Il «mea culpa» per una mentalità più legalista che cristiana del passato. «Purtroppo, anche nello Stato Pontificio si è fatto ricorso a questo estremo e disumano rimedio, trascurando il primato della misericordia sulla giustizia», il «mea culpa» di Francesco: «Assumiamo le responsabilità del passato, e riconosciamo che quei mezzi erano dettati da una mentalità più legalistica che cristiana. La preoccupazione di conservare integri i poteri e le ricchezze materiali aveva portato a sovrastimare il valore della legge, impedendo di andare in profondità nella comprensione del Vangelo». Tuttavia, ha denunciato il Papa, «rimanere oggi neutrali dinanzi alle nuove esigenze per la riaffermazione della dignità personale, ci renderebbe più colpevoli». «Qui – ha spiegato – non siamo in presenza di contraddizione alcuna con l’insegnamento del passato, perché la difesa della dignità della vita umana dal primo istante del concepimento fino alla morte naturale ha sempre trovato nell’insegnamento della Chiesa la sua voce coerente e autorevole. Lo sviluppo armonico della dottrina, tuttavia, richiede di tralasciare prese di posizione in difesa di argomenti che appaiono ormai decisamente contrari alla nuova comprensione della verità cristiana».

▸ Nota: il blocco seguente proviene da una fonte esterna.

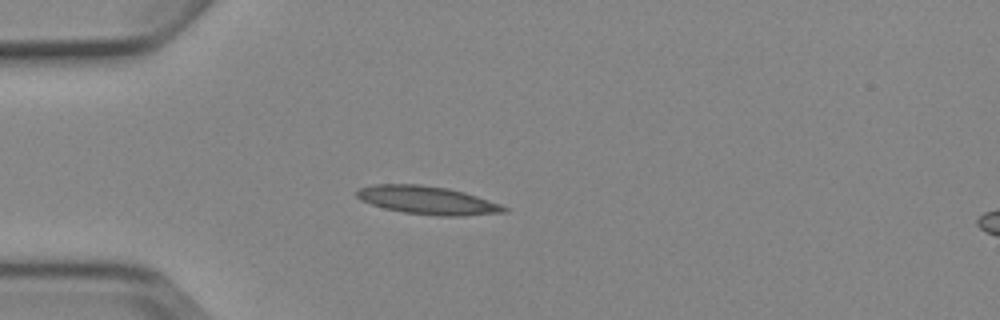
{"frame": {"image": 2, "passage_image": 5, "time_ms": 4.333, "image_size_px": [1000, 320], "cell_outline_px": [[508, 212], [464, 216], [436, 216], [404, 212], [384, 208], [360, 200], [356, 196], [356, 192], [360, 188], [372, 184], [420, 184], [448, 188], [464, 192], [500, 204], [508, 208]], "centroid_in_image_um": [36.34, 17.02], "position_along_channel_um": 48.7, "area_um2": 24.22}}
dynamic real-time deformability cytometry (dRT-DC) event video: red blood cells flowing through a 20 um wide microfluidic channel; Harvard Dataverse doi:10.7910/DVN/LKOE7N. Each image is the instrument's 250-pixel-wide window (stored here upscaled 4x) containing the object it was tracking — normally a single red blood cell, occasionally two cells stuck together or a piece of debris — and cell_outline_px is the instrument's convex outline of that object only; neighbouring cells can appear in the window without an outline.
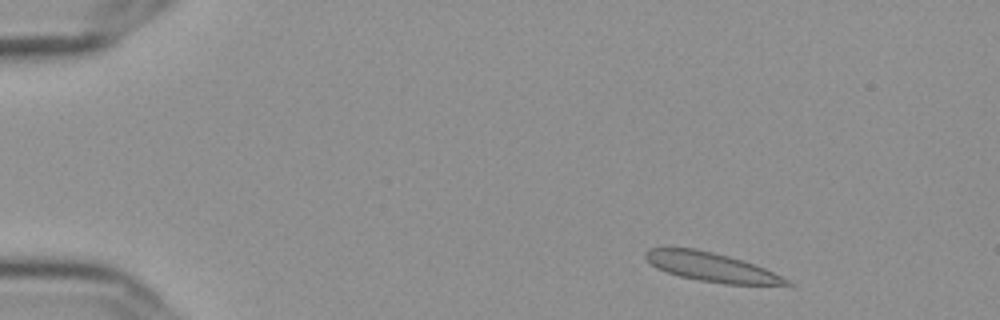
{"species": "Egyptian fruit bat (a non-hibernating species)", "species_latin": "Rousettus aegyptiacus", "temperature_condition": "cold", "stored_images_in_passage": 54, "camera_frame_rate_fps": 3000, "um_per_image_px": 0.085, "frame": {"image": 1, "passage_image": 5, "time_ms": 1.333, "image_size_px": [1000, 320], "cell_outline_px": [[796, 284], [724, 284], [700, 280], [680, 276], [656, 268], [644, 256], [644, 252], [648, 248], [692, 248], [712, 252], [728, 256], [764, 268], [792, 280]], "centroid_in_image_um": [60.46, 22.7], "position_along_channel_um": 24.5, "area_um2": 23.41}}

A questo proposito, il Papa ha citato una frase di san Vincenzo di Lérins: «Forse qualcuno dice: dunque nella Chiesa di Cristo non vi sarà mai nessun progresso della religione? Ci sarà certamente, ed enorme. Infatti, chi sarà quell’uomo così maldisposto, così avverso a Dio da tentare di impedirlo?». «Per quanto grave possa essere stato il reato commesso, la pena di morte è inammissibile perché attenta all’inviolabilità e dignità della persona», ha ribadito Francesco.

La natura e la missione della Chiesa. «Non solo nella dottrina, ma anche nella vita e nel culto viene offerta ai credenti la capacità di essere Popolo di Dio». Nel suo discorso, il Papa ha scelto una frase della Dei Verbum per sintetizzare «la natura e la missione della Chiesa». «La Parola di Dio non può essere conservata in naftalina come se si trattasse di una vecchia coperta da proteggere contro i parassiti!», ha ammonito: «La Parola di Dio è una realtà dinamica, sempre viva, che progredisce e cresce perché è tesa verso un compimento che gli uomini non possono fermare». Questa «legge del progresso», secondo la «felice formula di san Vincenzo di Lérins», per Francesco «appartiene alla peculiare condizione della verità rivelata nel suo essere trasmessa dalla Chiesa, e non significa affatto un cambiamento di dottrina». «Non si può conservare la dottrina senza farla progredire né la si può legare a una lettura rigida e immutabile, senza umiliare l’azione dello Spirito Santo», la tesi del Papa, che sulla scorta del documento conciliare ha ricordato che Dio «non cessa di parlare con la Sposa del suo Figlio». Una voce, questa, che per Francesco «siamo chiamati a fare nostra con un atteggiamento di religioso ascolto, per permettere alla nostra esistenza ecclesiale di progredire con lo stesso entusiasmo degli inizi, verso i nuovi orizzonti che il Signore intende farci raggiungere».